Exercise instructions:
1) Print the automatic stay passage word for word, from "Given these policies" down to "1998) (vehicle repossession).".
2) Which cases does the automatic stay passage cite as examples of vehicle repossession?

Text passage:
++++

Section 362(h) provides a remedy for individual's harmed by a violation of the § 362(a) stay. As set out above, it provides that "an individual injured by any willful violation of a stay provided by this section shall recover actual damages, including costs and attorneys' fees, and in appropriate circumstances, may recover punitive damages."
The Ninth Circuit recently reaffirmed that "[t]he scope of protections embodied in the automatic stay is quite broad, and serves as one of the most important protections in bankruptcy law." Eskanos Adler, P.C. v. Leetien, 309 F.3d 1210, 1214 (9th Cir. 2002). And this Court previously noted that "the stay is one of the fundamental debtor protections under the Code, and that it `stops all collection efforts.'" In re Aughenbaugh, 02.4 I.B.C.R. 157, 158 (Bankr. D. Idaho 2002) (quoting Franchise Tax Bd. v. Roberts (In re Roberts), 175 B.R. 339, 343 (9th Cir. BAP 1994)).
Eskanos Adler concerned a collection action which, though filed pre-petition and allegedly not being pursued after filing, remained an active action that the creditor refused to dismiss. The court held that "[c]onsistent with the plain and unambiguous meaning of the statute, and consonant with Congressional intent, we hold that § 362(a)(1) imposes an affirmative duty to discontinue post-petition collection actions." 309 F.3d at 1215.
The reach of the automatic stay is broad. It prohibits any act taken against the debtor or to recover a claim against the debtor. The stay requires the creditor to maintain the status quo ante and to remediate acts taken in ignorance of the stay.
Id. (quoting Roberts); see also In re Wiersma, 03.1 I.B.C.R. 42, 44 (Bankr. D. Idaho 2003) ("Respect by all involved for the automatic stay is critical to the fair and effective functioning of the reorganization process.").
Given these policies and the broad sweep of the language § 362(a)(1) through (a)(8), it is not surprising that there are many ways in which a creditor or party may violate the stay. Certainly seizing or attempting to seize property of the debtor or the debtor's estate is one type of violation. See, e.g., Wiersma, 03.1 1.B.C.R. at 43-44 (bank's unauthorized taking and application of debtor's funds in payment of bank's claims); Aughenbaugh, 02.4 I.B.C.R. at 158-60 (garnishment); In re Meeks, 260 B.R. 46 (Bankr. M.D. Fla. 2000) (vehicle repossession); In re Diviney, 225 B.R. 762 (10th Cir. BAP 1998) (vehicle repossession); Progressive Motors, Inc. v. Frazier, 220 B.R. 476, 477-78 (D. Utah 1998) (vehicle repossession).

++++

Material supplied:
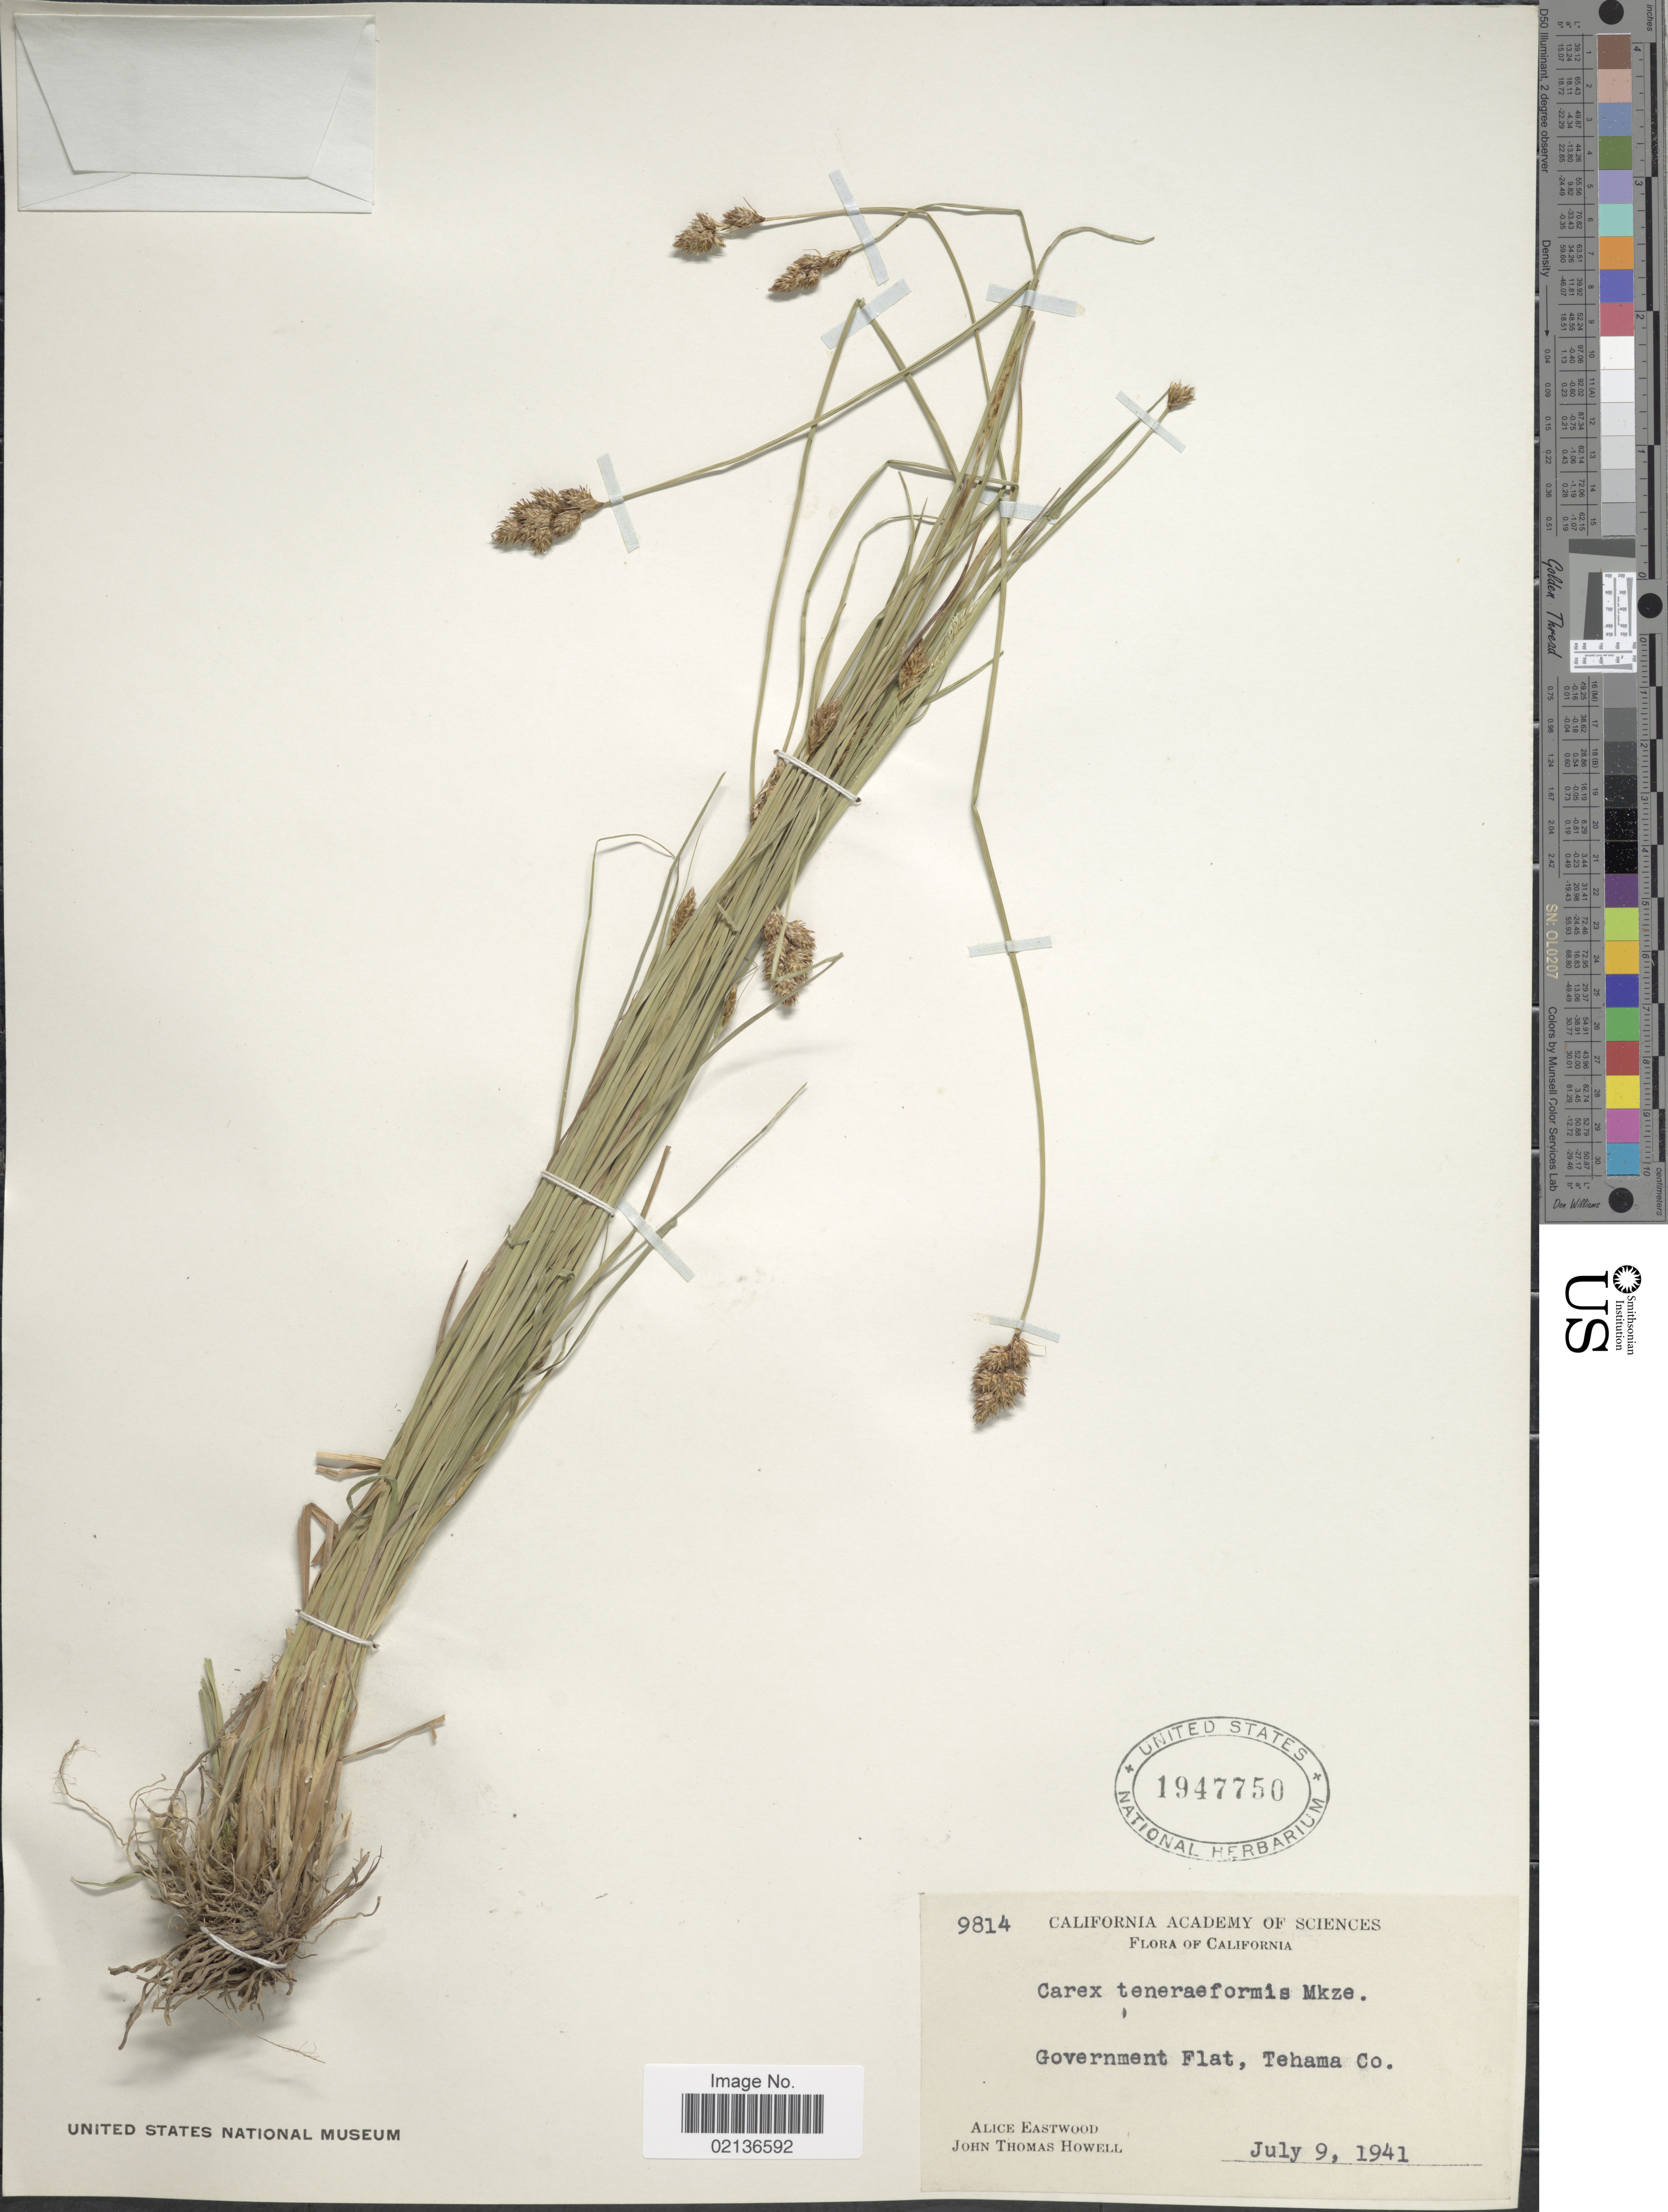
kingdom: Plantae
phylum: Tracheophyta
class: Liliopsida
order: Poales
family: Cyperaceae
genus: Carex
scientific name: Carex subfusca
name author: W. Boott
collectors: A. Eastwood & J. T. Howell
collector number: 9814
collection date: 1941-07-09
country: United States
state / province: California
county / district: Tehama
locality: Government Flat, Tehama Co.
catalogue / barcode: US 197750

++++

Outputs in order:
1)
Given these policies and the broad sweep of the language § 362(a)(1) through (a)(8), it is not surprising that there are many ways in which a creditor or party may violate the stay. Certainly seizing or attempting to seize property of the debtor or the debtor's estate is one type of violation. See, e.g., Wiersma, 03.1 1.B.C.R. at 43-44 (bank's unauthorized taking and application of debtor's funds in payment of bank's claims); Aughenbaugh, 02.4 I.B.C.R. at 158-60 (garnishment); In re Meeks, 260 B.R. 46 (Bankr. M.D. Fla. 2000) (vehicle repossession); In re Diviney, 225 B.R. 762 (10th Cir. BAP 1998) (vehicle repossession); Progressive Motors, Inc. v. Frazier, 220 B.R. 476, 477-78 (D. Utah 1998) (vehicle repossession).

2)
In re Meeks
In re Diviney
Progressive Motors, Inc. v. Frazier